I libri sono come gli amanti.
Alcuni sono un colpo di fulmine, altri una lenta carezza,
altri ancora divorano, consumano, nutrono e non ti abbandonano più. Certi
invece s’insinuano mellifluamente sottopelle e poi altrettanto sottilmente
scivolano via, lontano dal cuore lasciando un inconsapevole languore. E non
tornano più.
Impossibile ovviamente ricordare tutti gli amanti letti
durante la vita, più facile invece è tracciare delle linee temporali che
idealmente definiscano delle fasi. Fasi di passione, di abbandono e di ricerca.
Fasi più o meno colorate.
Per esempio…
Una delle mie prime fasi d’innamoramento della lettura è stata
certamente quella freudiana e junghiana, tanto che mi ha indiscutibilmente ‘imprintato’
il pensiero oltre che lo spirito. E la immagino bianca, una fase candida e verginale come
la tela di pittore su cui tutti i colori potevano e dovevano ancora essere
dosati. Come in un sogno da interpretare.
Poi c’è stata la fase sartriana e camusiana insieme,
sicuramente nera anche per via di un accavallamento nietschiano che ha
contribuito non poco a incupire il panorama emotivo della mia confusa anima. Ero molto giovane allora, eppure
ricordo perfettamente le giornata passate con quegli amanti inquieti e quasi fu
fatale quell’innamoramento del buio. Ma mi salvai, come sempre dopo allora.
Successivamente venne la fase dostoevskijana e russa in
generale, che vedrei viola. Viola perché anch’essa maledettamente inquieta,
tormentata e sofferta, eppure alla fine sempre salvifica e talvolta persino ironica.
Nel frattempo, ne sono certa, ho tradito i miei amanti sovietici con qualche
germanico, perché viva è ancora in me qualche traccia hessiana e boelliana che ha screziato il viola
di indaco, più leggero ma sempre profondo.
Le fasi d’amore letterario, naturalmente, non sono state
tutte lunghe e importanti allo stesso modo, dipendeva da come le circostanze
esterne influivano sulle onde interiori, da lì l’innamoramento più o meno
leggero, greve, passeggero o duraturo. Brevi sono state le fasi rosa che poco ricordo, più lunghe invece quelle blu,
grigie e azzurre… Indimenticabile quella niniana e milleriana, senza dubbio
scarlatta! Ricordo quando restavo sprofondata ore e ore, giornate dopo giornate
in una voluttuosa nuvola di piacere insieme alla trasgressiva coppia che tuttora,
ripensandoci, mi turba i sensi.

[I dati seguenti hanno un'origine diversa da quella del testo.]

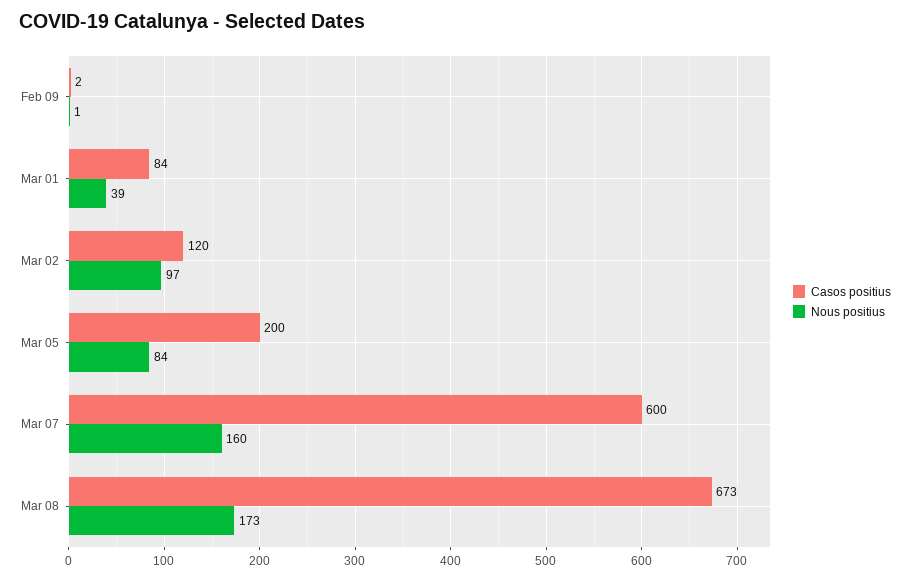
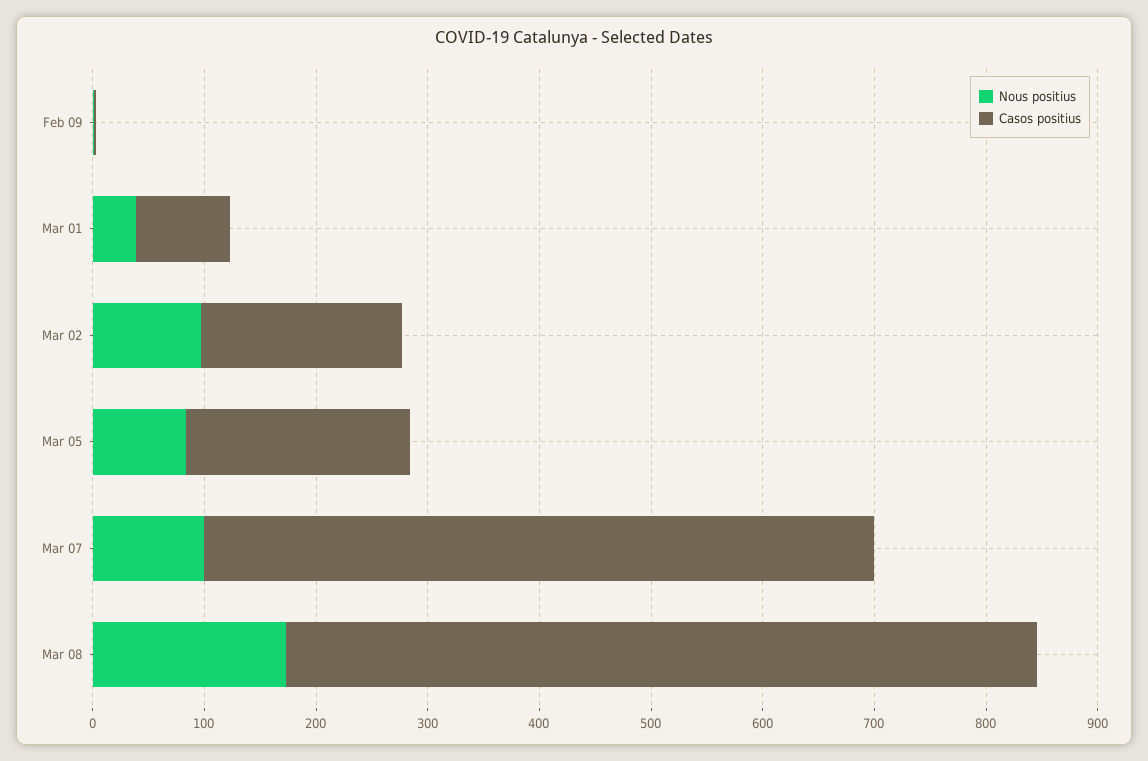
  {
    "Casos positius": {
      "Feb 09": 2,
      "Mar 01": 84,
-     "Mar 02": 120,
+     "Mar 02": 180,
      "Mar 05": 200,
      "Mar 07": 600,
      "Mar 08": 673
    },
    "Nous positius": {
      "Feb 09": 1,
      "Mar 01": 39,
      "Mar 02": 97,
      "Mar 05": 84,
-     "Mar 07": 160,
+     "Mar 07": 100,
      "Mar 08": 173
    }
  }

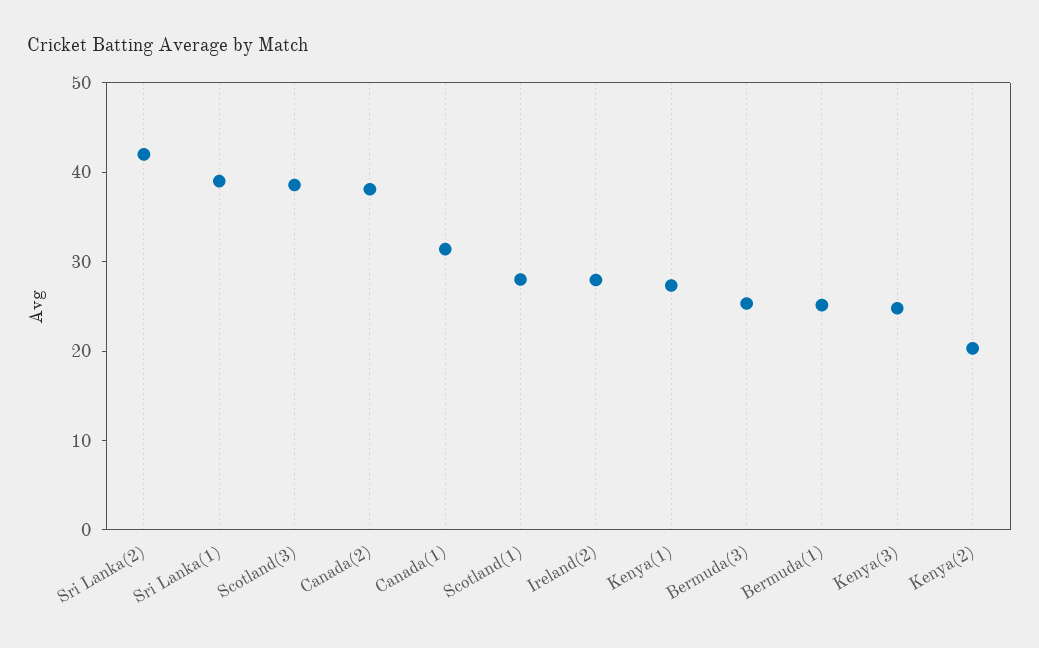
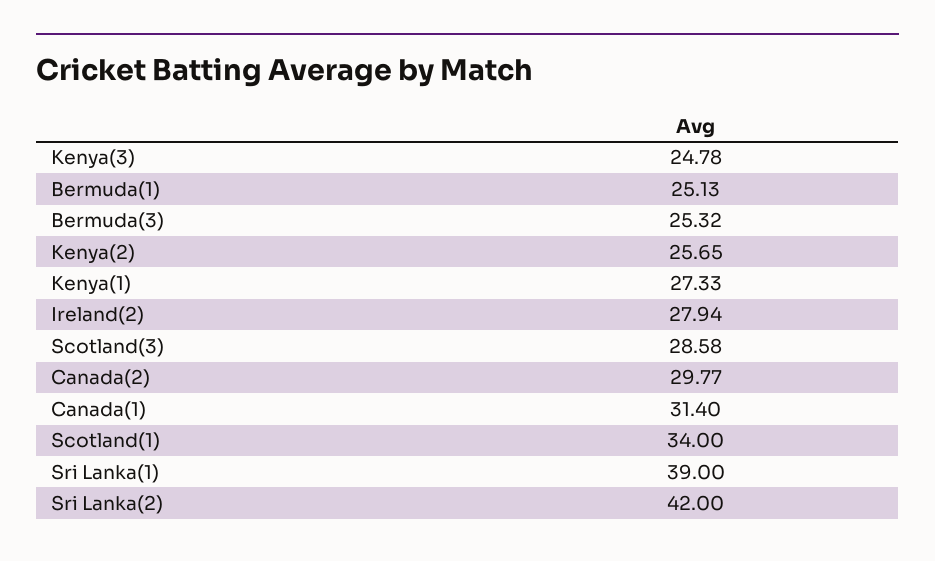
  {
    "Sri Lanka(2)": 42,
    "Sri Lanka(1)": 39,
-   "Scotland(3)": 38,
+   "Scotland(3)": 28.58,
-   "Canada(2)": 38,
+   "Canada(2)": 29.77,
    "Canada(1)": 31.4,
-   "Scotland(1)": 28,
+   "Scotland(1)": 34,
    "Ireland(2)": 27.94,
    "Kenya(1)": 27.33,
    "Bermuda(3)": 25.32,
    "Bermuda(1)": 25.13,
    "Kenya(3)": 24.78,
-   "Kenya(2)": 20
+   "Kenya(2)": 25.65
  }

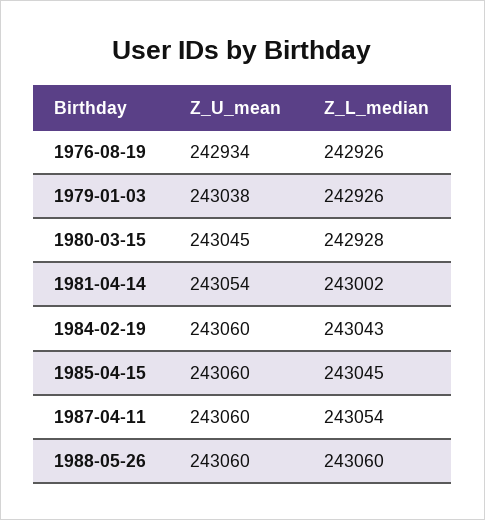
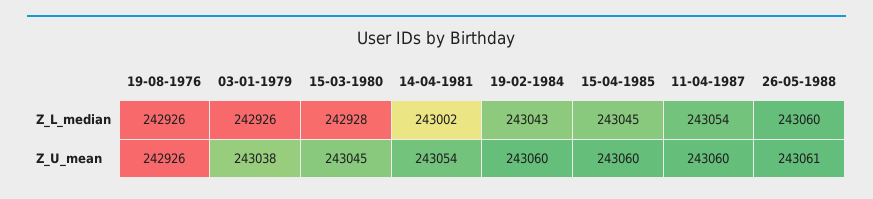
  {
    "Z_U_mean": {
-     "1976-08-19": 242934,
+     "1976-08-19": 242926,
      "1979-01-03": 243038,
      "1980-03-15": 243045,
      "1981-04-14": 243054,
      "1984-02-19": 243060,
      "1985-04-15": 243060,
      "1987-04-11": 243060,
-     "1988-05-26": 243060
+     "1988-05-26": 243061
    },
    "Z_L_median": {
      "1976-08-19": 242926,
      "1979-01-03": 242926,
      "1980-03-15": 242928,
      "1981-04-14": 243002,
      "1984-02-19": 243043,
      "1985-04-15": 243045,
      "1987-04-11": 243054,
      "1988-05-26": 243060
    }
  }

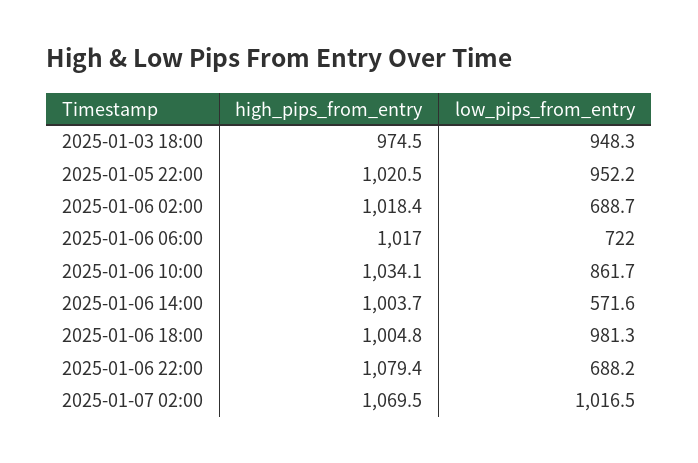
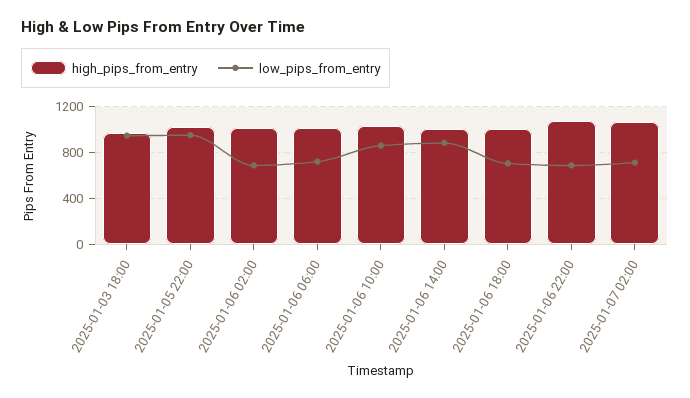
  {
    "high_pips_from_entry": {
      "2025-01-03 18:00": 974.5,
      "2025-01-05 22:00": 1020.5,
      "2025-01-06 02:00": 1018.4,
      "2025-01-06 06:00": 1017,
      "2025-01-06 10:00": 1034.1,
      "2025-01-06 14:00": 1003.7,
      "2025-01-06 18:00": 1004.8,
      "2025-01-06 22:00": 1079.4,
      "2025-01-07 02:00": 1069.5
    },
    "low_pips_from_entry": {
      "2025-01-03 18:00": 948.3,
      "2025-01-05 22:00": 952.2,
      "2025-01-06 02:00": 688.7,
      "2025-01-06 06:00": 722,
      "2025-01-06 10:00": 861.7,
-     "2025-01-06 14:00": 571.6,
+     "2025-01-06 14:00": 900,
-     "2025-01-06 18:00": 981.3,
+     "2025-01-06 18:00": 700,
      "2025-01-06 22:00": 688.2,
-     "2025-01-07 02:00": 1016.5
+     "2025-01-07 02:00": 700
    }
  }

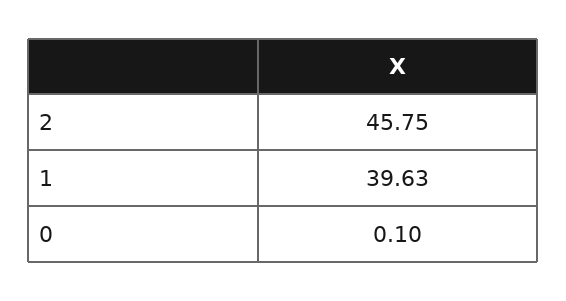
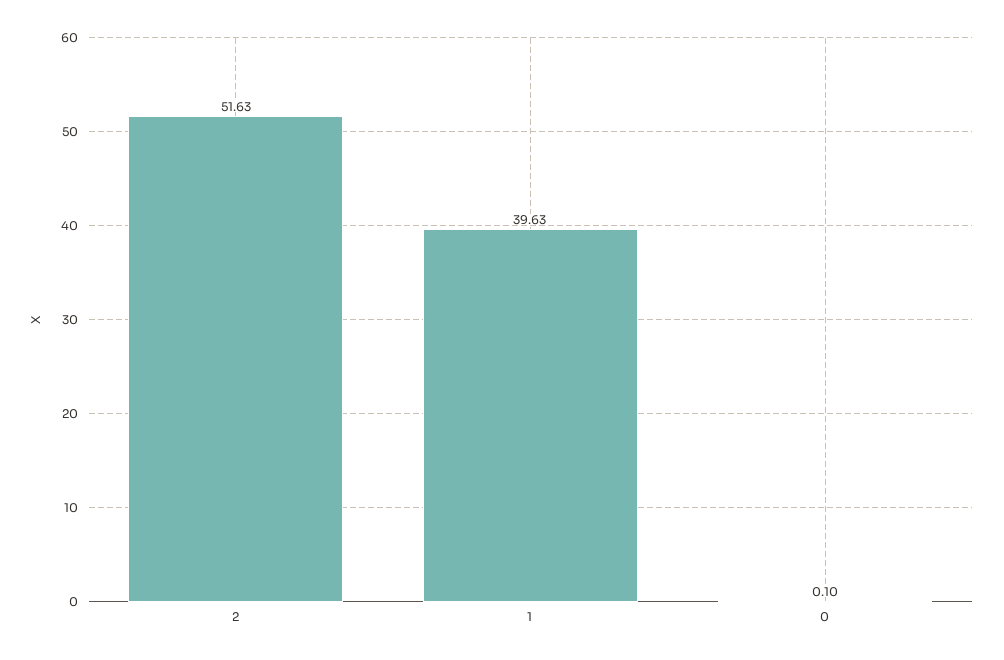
  {
-   "2": 45.75,
+   "2": 51.63,
    "1": 39.63,
    "0": 0.1
  }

Così come indimenticabili son, per altri
versi, le fasi proustiane, ricorrenti, risbocciate nella mia vita a balzelli,
profumate, ricamate, rosazzurre. E anche la fasi camilleriane e baricchiane,
per non far torto alla seduzione mediterranea che, non so perché, immagino
legate alle sfumature delle stagioni: estiva, quindi gialla la prima,
autunnale, perciò marrone la seconda.
Ma c’è una fase, e il suo rispettivo scrittore, che rappresenta il mio amante
più fedele, ideale, senza tempo. E’ quella simenoniana che mi accompagna da moltissimo
ormai, coi suoi toni confetto, velati e sensuali come le copertine dei libri
sfornati ogni anno a decine, ancora oggi. L’ultimo è di ieri, l’ultimo mio
amante simenoniano, e s’intitola L’Angioletto. Un libro che comincia coi
profumi e finisce coi colori, casto e provocante al tempo stesso come
un’adolescente inconsapevolmente lasciva.
Vorrei rileggerlo tanto è stato bello. Ma, ahimè, i libri sono come gli
amanti. Quando ritornano, se ritornano, non sembran più gli stessi.